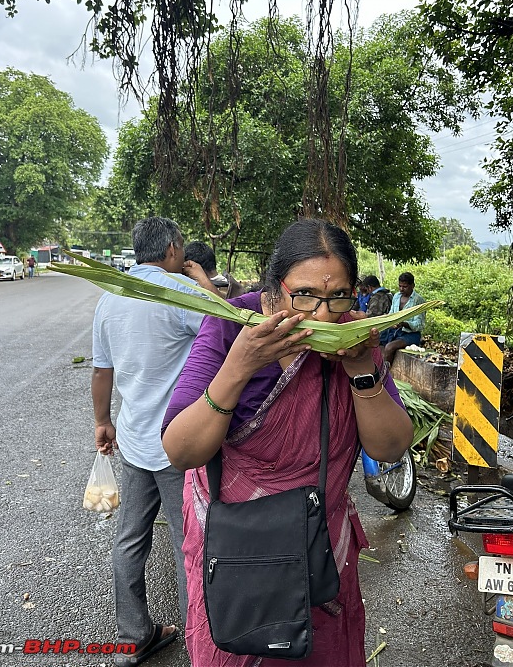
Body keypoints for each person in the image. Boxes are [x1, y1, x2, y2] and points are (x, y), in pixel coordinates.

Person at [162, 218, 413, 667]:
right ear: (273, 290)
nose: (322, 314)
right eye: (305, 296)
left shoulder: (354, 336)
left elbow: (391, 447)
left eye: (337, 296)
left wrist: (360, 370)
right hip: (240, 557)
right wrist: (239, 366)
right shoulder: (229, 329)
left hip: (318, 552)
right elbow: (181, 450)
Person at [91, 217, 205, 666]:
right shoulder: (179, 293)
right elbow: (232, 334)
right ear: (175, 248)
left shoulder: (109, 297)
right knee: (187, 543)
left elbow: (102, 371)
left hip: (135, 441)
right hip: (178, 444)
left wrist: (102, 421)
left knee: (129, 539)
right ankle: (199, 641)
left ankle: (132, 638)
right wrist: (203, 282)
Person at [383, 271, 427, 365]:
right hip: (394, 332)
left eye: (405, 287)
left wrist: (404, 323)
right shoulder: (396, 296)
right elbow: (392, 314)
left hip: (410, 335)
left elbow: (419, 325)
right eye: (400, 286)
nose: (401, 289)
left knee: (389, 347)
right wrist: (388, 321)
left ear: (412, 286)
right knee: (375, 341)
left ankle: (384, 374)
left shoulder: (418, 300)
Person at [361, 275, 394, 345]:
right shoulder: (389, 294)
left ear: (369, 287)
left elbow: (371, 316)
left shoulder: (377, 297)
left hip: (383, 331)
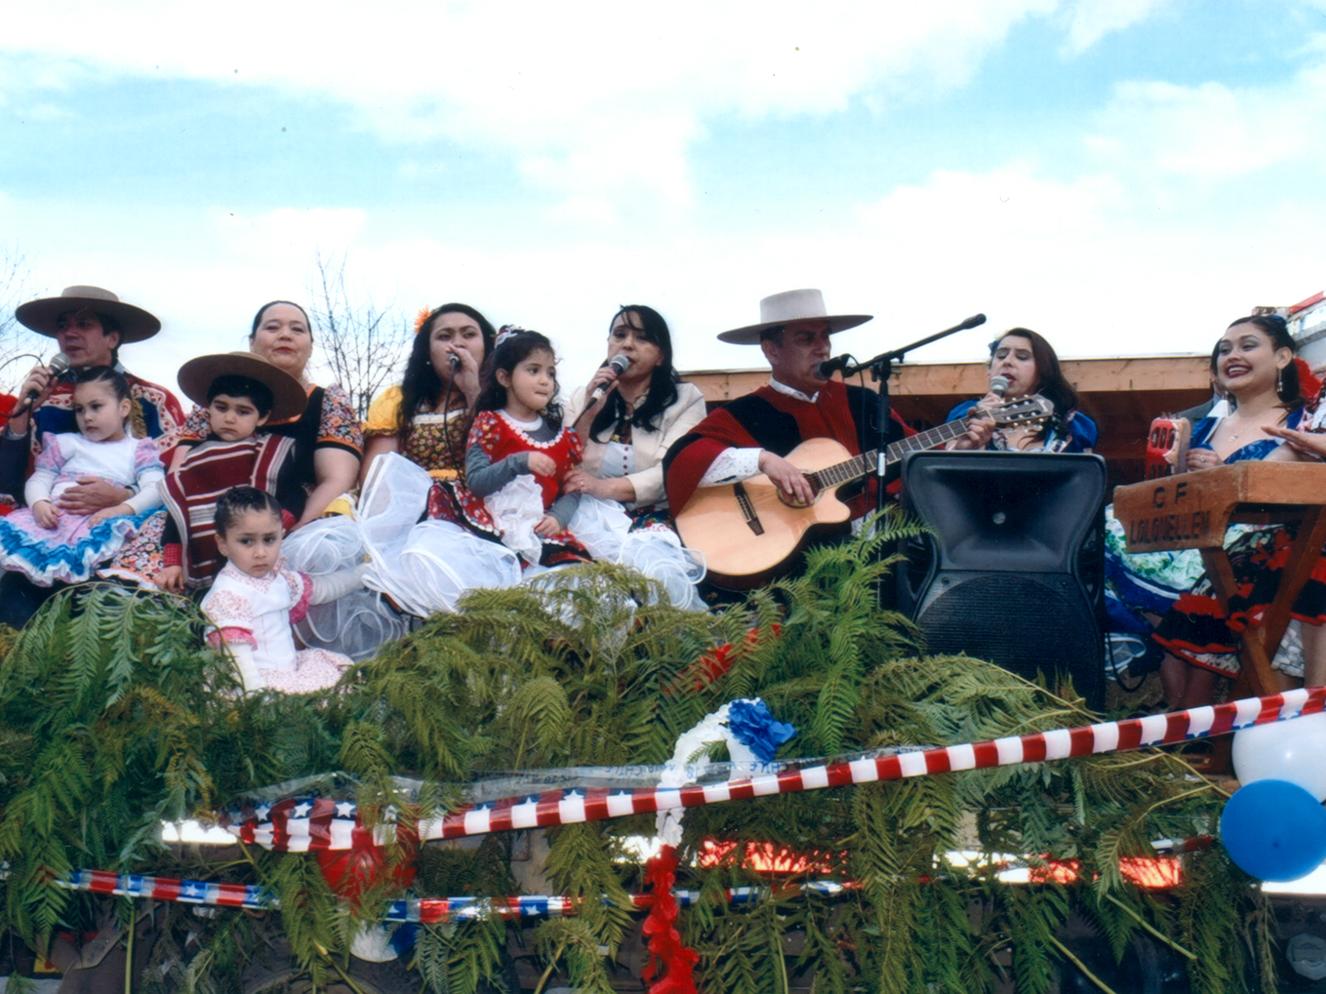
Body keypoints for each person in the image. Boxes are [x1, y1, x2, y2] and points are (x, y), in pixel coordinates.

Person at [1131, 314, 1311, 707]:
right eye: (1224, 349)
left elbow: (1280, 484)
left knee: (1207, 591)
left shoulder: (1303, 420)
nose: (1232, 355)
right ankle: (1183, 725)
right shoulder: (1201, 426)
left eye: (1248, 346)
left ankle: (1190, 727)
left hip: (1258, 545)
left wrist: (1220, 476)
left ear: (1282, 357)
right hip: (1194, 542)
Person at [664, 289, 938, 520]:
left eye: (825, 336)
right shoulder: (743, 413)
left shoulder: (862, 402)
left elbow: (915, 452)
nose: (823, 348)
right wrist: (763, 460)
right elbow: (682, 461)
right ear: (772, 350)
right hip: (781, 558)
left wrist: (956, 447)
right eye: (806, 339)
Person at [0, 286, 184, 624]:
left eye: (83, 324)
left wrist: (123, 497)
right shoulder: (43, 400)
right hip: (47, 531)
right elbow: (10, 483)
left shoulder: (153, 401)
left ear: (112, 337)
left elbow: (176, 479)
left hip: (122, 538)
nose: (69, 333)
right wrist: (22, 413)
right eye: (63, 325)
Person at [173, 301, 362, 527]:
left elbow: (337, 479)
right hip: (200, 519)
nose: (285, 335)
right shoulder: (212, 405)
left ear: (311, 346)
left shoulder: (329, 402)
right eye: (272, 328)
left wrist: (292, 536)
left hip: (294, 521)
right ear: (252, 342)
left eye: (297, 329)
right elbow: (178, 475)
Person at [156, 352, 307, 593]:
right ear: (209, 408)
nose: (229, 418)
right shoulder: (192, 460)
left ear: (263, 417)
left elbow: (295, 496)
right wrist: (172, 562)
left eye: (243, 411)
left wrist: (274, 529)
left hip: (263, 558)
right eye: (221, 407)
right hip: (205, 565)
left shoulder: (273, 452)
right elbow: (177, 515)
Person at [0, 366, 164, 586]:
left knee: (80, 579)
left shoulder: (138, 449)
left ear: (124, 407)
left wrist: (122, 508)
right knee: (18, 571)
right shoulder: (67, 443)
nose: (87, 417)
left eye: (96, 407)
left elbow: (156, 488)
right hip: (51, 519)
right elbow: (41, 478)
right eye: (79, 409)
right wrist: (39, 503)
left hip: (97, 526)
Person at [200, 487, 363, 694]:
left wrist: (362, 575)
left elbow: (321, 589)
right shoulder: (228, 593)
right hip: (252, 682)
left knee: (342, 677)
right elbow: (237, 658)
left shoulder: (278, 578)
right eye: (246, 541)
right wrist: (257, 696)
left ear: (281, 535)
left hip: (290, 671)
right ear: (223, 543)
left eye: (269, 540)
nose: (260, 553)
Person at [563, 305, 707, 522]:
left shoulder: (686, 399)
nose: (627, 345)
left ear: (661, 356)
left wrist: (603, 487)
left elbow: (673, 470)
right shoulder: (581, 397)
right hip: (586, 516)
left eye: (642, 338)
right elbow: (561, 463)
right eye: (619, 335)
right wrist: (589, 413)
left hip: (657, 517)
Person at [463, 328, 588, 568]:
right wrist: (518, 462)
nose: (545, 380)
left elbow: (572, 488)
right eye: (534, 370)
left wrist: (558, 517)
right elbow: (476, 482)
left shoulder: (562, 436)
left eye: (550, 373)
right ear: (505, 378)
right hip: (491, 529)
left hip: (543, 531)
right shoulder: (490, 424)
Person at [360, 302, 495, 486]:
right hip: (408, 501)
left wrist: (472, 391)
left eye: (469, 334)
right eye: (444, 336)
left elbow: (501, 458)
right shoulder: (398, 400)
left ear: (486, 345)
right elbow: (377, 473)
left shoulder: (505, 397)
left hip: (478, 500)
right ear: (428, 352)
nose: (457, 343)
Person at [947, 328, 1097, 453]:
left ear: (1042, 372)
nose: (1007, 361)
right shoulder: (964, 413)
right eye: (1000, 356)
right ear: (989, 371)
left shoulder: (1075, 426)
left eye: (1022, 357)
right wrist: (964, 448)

####################

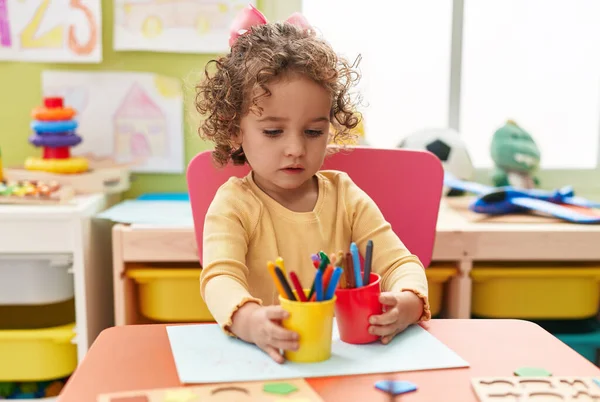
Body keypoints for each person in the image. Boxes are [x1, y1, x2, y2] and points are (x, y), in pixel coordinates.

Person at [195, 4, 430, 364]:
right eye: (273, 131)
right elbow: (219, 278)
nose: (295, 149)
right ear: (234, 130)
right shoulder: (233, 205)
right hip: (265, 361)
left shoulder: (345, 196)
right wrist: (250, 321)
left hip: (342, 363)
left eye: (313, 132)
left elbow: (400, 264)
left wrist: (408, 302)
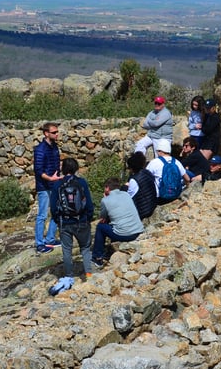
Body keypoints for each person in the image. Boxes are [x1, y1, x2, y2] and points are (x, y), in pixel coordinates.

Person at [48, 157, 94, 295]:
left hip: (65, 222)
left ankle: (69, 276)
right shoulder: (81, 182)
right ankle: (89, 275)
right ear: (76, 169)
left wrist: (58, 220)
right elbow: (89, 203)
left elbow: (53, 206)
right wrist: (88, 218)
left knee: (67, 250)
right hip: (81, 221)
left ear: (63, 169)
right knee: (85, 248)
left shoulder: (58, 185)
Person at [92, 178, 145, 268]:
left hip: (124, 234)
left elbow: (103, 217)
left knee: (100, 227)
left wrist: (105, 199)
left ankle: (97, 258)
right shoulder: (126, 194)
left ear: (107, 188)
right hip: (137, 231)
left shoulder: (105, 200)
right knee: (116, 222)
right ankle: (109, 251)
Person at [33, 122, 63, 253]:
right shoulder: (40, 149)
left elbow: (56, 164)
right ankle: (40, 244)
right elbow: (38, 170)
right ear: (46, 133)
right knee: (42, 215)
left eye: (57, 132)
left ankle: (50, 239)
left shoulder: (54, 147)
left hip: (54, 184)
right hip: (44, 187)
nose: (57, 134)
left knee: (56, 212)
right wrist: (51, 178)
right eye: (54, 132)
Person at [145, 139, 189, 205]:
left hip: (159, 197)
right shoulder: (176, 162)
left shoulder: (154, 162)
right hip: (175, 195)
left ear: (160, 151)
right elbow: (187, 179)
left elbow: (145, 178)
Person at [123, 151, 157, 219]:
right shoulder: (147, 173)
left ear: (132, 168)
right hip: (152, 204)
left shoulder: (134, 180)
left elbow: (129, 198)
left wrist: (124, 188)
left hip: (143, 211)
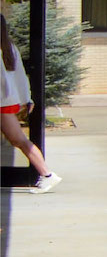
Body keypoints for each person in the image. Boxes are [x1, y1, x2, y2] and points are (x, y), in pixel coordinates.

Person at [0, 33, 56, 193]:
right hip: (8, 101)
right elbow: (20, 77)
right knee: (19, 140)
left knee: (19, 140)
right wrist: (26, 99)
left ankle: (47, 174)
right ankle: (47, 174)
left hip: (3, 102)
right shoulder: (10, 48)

####################

WHAT YOU ARE ASKED TO DO »
Copy, exactly and only, the lines above that begin with the one containing "left wrist: (105, 199)" and finish with the one containing "right eye: (54, 132)".

ANSWER AREA »
left wrist: (105, 199)
left ankle: (97, 258)
right shoulder: (126, 194)
left ear: (107, 188)
right hip: (137, 231)
left shoulder: (105, 200)
right knee: (116, 222)
right ankle: (109, 251)
Person at [33, 122, 63, 253]:
right shoulder: (40, 149)
left elbow: (56, 164)
right ankle: (40, 244)
right elbow: (38, 170)
right ear: (46, 133)
right knee: (42, 215)
left eye: (57, 132)
left ankle: (50, 239)
left shoulder: (54, 147)
left hip: (54, 184)
right hip: (44, 187)
nose: (57, 134)
left knee: (56, 212)
right wrist: (51, 178)
right eye: (54, 132)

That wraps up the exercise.